- Aim of the task: Each entry below is to be printed verbatim.

- Extracted data:
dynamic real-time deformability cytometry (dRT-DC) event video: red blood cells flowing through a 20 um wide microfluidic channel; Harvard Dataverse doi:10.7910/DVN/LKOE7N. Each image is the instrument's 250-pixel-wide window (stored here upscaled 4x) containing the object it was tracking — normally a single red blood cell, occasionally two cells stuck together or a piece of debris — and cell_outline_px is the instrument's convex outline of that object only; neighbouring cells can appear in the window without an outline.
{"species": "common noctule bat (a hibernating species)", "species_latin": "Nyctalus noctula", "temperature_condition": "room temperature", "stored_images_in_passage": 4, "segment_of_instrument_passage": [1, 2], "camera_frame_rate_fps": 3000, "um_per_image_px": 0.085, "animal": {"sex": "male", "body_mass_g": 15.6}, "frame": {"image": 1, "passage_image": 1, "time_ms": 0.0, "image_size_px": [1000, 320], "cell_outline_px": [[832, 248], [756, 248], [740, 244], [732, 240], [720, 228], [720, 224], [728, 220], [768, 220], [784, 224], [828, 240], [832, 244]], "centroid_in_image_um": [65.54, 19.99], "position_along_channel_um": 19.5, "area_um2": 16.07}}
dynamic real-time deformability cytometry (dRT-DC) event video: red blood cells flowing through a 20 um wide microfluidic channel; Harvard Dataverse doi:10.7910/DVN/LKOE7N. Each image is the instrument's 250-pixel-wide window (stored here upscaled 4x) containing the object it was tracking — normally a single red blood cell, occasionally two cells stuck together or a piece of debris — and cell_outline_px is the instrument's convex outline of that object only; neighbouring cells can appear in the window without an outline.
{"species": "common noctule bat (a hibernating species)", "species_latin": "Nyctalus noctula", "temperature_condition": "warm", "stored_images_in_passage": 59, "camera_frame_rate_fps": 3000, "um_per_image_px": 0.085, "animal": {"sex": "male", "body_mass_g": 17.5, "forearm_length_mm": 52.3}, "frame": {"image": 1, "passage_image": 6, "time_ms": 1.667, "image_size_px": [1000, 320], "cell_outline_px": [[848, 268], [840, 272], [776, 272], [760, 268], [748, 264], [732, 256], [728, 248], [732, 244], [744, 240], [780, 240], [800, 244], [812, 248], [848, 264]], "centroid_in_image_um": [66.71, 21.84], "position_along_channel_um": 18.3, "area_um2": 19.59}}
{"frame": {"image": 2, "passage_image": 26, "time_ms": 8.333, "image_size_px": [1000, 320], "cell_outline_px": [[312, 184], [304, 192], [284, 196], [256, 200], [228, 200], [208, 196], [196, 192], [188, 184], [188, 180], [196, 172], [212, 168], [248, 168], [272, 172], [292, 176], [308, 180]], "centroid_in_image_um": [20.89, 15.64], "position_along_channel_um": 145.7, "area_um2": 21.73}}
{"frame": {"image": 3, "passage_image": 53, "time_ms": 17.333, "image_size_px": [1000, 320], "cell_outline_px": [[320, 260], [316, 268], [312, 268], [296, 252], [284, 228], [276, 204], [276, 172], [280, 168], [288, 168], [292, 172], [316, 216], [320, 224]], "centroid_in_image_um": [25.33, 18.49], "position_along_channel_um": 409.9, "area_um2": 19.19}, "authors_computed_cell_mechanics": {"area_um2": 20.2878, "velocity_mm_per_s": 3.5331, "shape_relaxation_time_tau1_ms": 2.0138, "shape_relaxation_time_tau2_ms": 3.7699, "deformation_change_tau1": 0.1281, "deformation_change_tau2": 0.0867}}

- Answer for the task:
dynamic real-time deformability cytometry (dRT-DC) event video: red blood cells flowing through a 20 um wide microfluidic channel; Harvard Dataverse doi:10.7910/DVN/LKOE7N. Each image is the instrument's 250-pixel-wide window (stored here upscaled 4x) containing the object it was tracking — normally a single red blood cell, occasionally two cells stuck together or a piece of debris — and cell_outline_px is the instrument's convex outline of that object only; neighbouring cells can appear in the window without an outline.
{"species": "common noctule bat (a hibernating species)", "species_latin": "Nyctalus noctula", "temperature_condition": "room temperature", "stored_images_in_passage": 4, "segment_of_instrument_passage": [1, 2], "camera_frame_rate_fps": 3000, "um_per_image_px": 0.085, "animal": {"sex": "male", "body_mass_g": 15.6}, "frame": {"image": 1, "passage_image": 1, "time_ms": 0.0, "image_size_px": [1000, 320], "cell_outline_px": [[832, 248], [756, 248], [740, 244], [732, 240], [720, 228], [720, 224], [728, 220], [768, 220], [784, 224], [828, 240], [832, 244]], "centroid_in_image_um": [65.54, 19.99], "position_along_channel_um": 19.5, "area_um2": 16.07}}
dynamic real-time deformability cytometry (dRT-DC) event video: red blood cells flowing through a 20 um wide microfluidic channel; Harvard Dataverse doi:10.7910/DVN/LKOE7N. Each image is the instrument's 250-pixel-wide window (stored here upscaled 4x) containing the object it was tracking — normally a single red blood cell, occasionally two cells stuck together or a piece of debris — and cell_outline_px is the instrument's convex outline of that object only; neighbouring cells can appear in the window without an outline.
{"species": "common noctule bat (a hibernating species)", "species_latin": "Nyctalus noctula", "temperature_condition": "warm", "stored_images_in_passage": 59, "camera_frame_rate_fps": 3000, "um_per_image_px": 0.085, "animal": {"sex": "male", "body_mass_g": 17.5, "forearm_length_mm": 52.3}, "frame": {"image": 1, "passage_image": 6, "time_ms": 1.667, "image_size_px": [1000, 320], "cell_outline_px": [[848, 268], [840, 272], [776, 272], [760, 268], [748, 264], [732, 256], [728, 248], [732, 244], [744, 240], [780, 240], [800, 244], [812, 248], [848, 264]], "centroid_in_image_um": [66.71, 21.84], "position_along_channel_um": 18.3, "area_um2": 19.59}}
{"frame": {"image": 2, "passage_image": 26, "time_ms": 8.333, "image_size_px": [1000, 320], "cell_outline_px": [[312, 184], [304, 192], [284, 196], [256, 200], [228, 200], [208, 196], [196, 192], [188, 184], [188, 180], [196, 172], [212, 168], [248, 168], [272, 172], [292, 176], [308, 180]], "centroid_in_image_um": [20.89, 15.64], "position_along_channel_um": 145.7, "area_um2": 21.73}}
{"frame": {"image": 3, "passage_image": 53, "time_ms": 17.333, "image_size_px": [1000, 320], "cell_outline_px": [[320, 260], [316, 268], [312, 268], [296, 252], [284, 228], [276, 204], [276, 172], [280, 168], [288, 168], [292, 172], [316, 216], [320, 224]], "centroid_in_image_um": [25.33, 18.49], "position_along_channel_um": 409.9, "area_um2": 19.19}, "authors_computed_cell_mechanics": {"area_um2": 20.2878, "velocity_mm_per_s": 3.5331, "shape_relaxation_time_tau1_ms": 2.0138, "shape_relaxation_time_tau2_ms": 3.7699, "deformation_change_tau1": 0.1281, "deformation_change_tau2": 0.0867}}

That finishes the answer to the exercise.